● TASK STATEMENT
Which lines have the string "input"? Copy all of them from the entries below.
##########
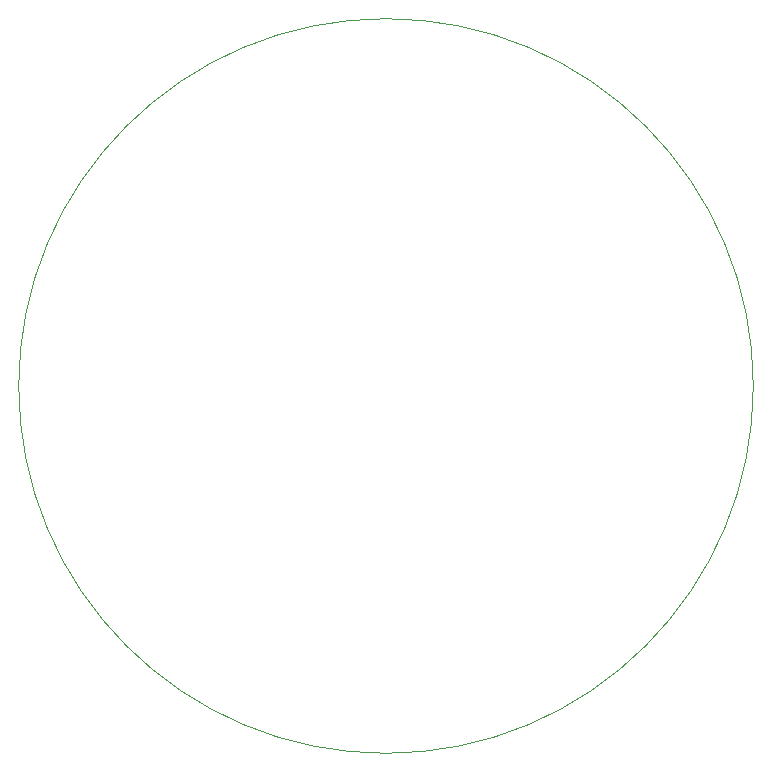
<source format=gbr>
%TF.GenerationSoftware,KiCad,Pcbnew,9.0.7*%
%TF.CreationDate,2026-01-28T16:33:08-08:00*%
%TF.ProjectId,speed-sensor-PCB,73706565-642d-4736-956e-736f722d5043,rev?*%
%TF.SameCoordinates,Original*%
%TF.FileFunction,Profile,NP*%
%FSLAX46Y46*%
G04 Gerber Fmt 4.6, Leading zero omitted, Abs format (unit mm)*
G04 Created by KiCad (PCBNEW 9.0.7) date 2026-01-28 16:33:08*
%MOMM*%
%LPD*%
G01*
G04 APERTURE LIST*
%TA.AperFunction,Profile*%
%ADD10C,0.050000*%
%TD*%
G04 APERTURE END LIST*
D10*
X131100000Y-100000000D02*
G75*
G02*
X68900000Y-100000000I-31100000J0D01*
G01*
X68900000Y-100000000D02*
G75*
G02*
X131100000Y-100000000I31100000J0D01*
G01*
M02*

</source>
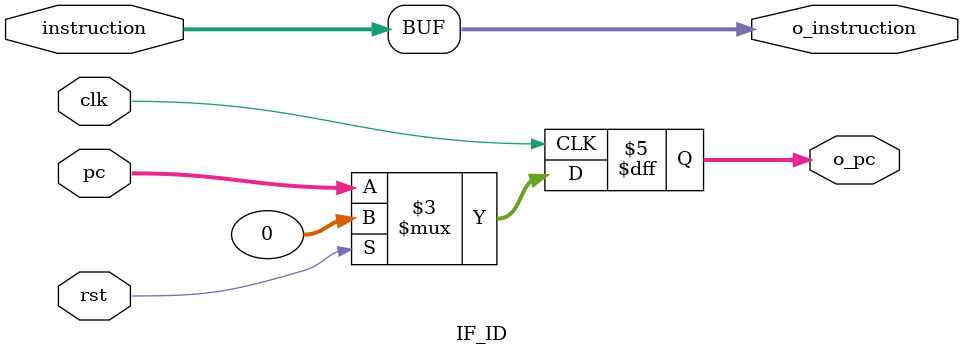
<source format=v>
module IF_ID(
    input clk,
    input rst,
    input [31:0] instruction,
    input [31:0] pc,

    output wire [31:0] o_instruction,
    output reg [31:0] o_pc

);

    

    always @(posedge clk) begin
        if(rst) begin  
            o_pc <= 32'h00000000;
        end else begin
            o_pc <= pc; 
        end
   
    end
    
    assign o_instruction = instruction;
    
endmodule
</source>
##########
● ANSWER BOX
    input clk,
    input rst,
    input [31:0] instruction,
    input [31:0] pc,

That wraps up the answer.